In January of 2014 we started the testing process.  Meeting with doctor and complete medical history.  Physical for me.  Semen Analysis for him, blood work, HSG, and ultrasound for me.  I was nervous, but excited to get answers.  We knew that that there could be several different outcomes: unexplained, something wrong with both of us, or something wrong with one of us.  His results came back in before mine and I had him call and get the actual numbers.  While I'm no RE, I do know enough to know that as soon as I looked at his numbers that we could cross something being wrong with him or something being wrong with both of us off of our list.  We scheduled an appointment the doctor on March 7th to go over everything.  The night before the appointment I had a dream that the doc told us that the only way we were going to get pregnant was to use donor eggs.  We met with the doc.  My fears were confirmed.  My gut instinct was confirmed.  We left in a daze, our world rocked.  I was broken and it wasn't easy to fix.

I'll probably write another post about the emotional parts but I wanted to get some background written down.

Sunday, August 24, 2014

New to the Blogging world!

Hello and welcome to my blog!  Despite being pretty technologically forward thinking, this is my first blog.  I guess that the purpose of this blog is to be able to say the things that I can't (or won't say) to people that I know in real life.  It will probably be filled with a good deal of sarcasm and some profanity too.  If you can handle those things, please read on!

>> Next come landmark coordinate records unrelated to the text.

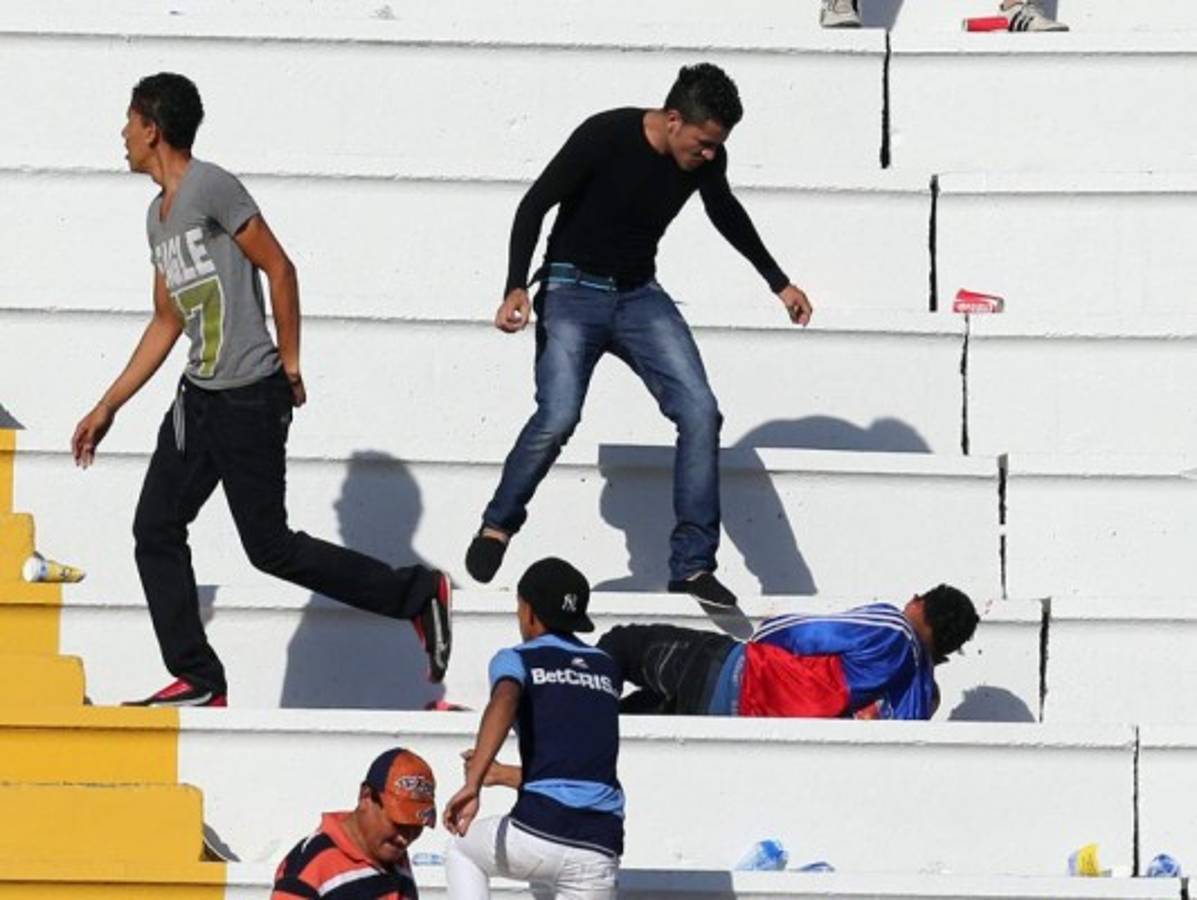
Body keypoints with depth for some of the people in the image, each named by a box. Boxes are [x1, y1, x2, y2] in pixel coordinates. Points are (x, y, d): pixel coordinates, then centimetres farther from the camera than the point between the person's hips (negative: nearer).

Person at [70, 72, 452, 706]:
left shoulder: (210, 188, -12)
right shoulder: (159, 214, 16)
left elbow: (278, 268, -12)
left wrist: (289, 367, -10)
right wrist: (107, 408, 21)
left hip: (250, 399, -9)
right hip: (199, 396, 9)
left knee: (269, 547, -5)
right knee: (155, 530, 4)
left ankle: (417, 594, 6)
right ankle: (198, 681, 7)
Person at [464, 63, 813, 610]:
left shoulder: (706, 158, -4)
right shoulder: (605, 136, -20)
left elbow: (726, 214, 19)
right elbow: (534, 205, -13)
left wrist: (778, 282, 27)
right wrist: (517, 289, -24)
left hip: (640, 296, 5)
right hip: (574, 291, -5)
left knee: (699, 412, -13)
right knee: (558, 417, -24)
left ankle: (692, 565, -9)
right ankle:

So this blog is going to be about infertility.  Or, more specifically, healing from the scars that infertility has carved into my heart.  My blog title comes from a Pink song (Just Give Me a Reason), which actually has nothing to do with infertility, but the words really spoke to me because for a long time I've felt broken, but the reality is that I'm just bent.  (And still Fuckin' Perfect, according to another Pink song)

Even amongst infertility people, I don't really fit in.  We're not pursing treatment and we're not really trying anymore either.  My husband and I decided that we wanted to start our family two years ago, which doesn't seem like that long, but this past winter we went through infertility testing and I received a diagnosis of Diminished Ovarian Reserve (missed a POF diagnosis by thismuch), a partially blocked tube, and probable endometriosis, so suffice to say that our chances of naturally conceiving are roughly equivalent to being struck by lightening.  We've also elected not to pursue any fertility treatments.  A number of factors played into this decision, and I'll probably get into some of that at some point on this blog, but I am confident in our decision not to pursue treatment and so is my husband.  So where does this leave us now?  I guess you could say that we are still trying (in the loosest possible sense of the word); we're having regular, unprotected sex, but I'm not temping, charting, peeing on things, seeking treatment, etc.  We'll be thrilled if it happens but understand that it's not likely to.  I'm also working on coming to terms with a child free life, which is probably going to be the biggest part of this blog.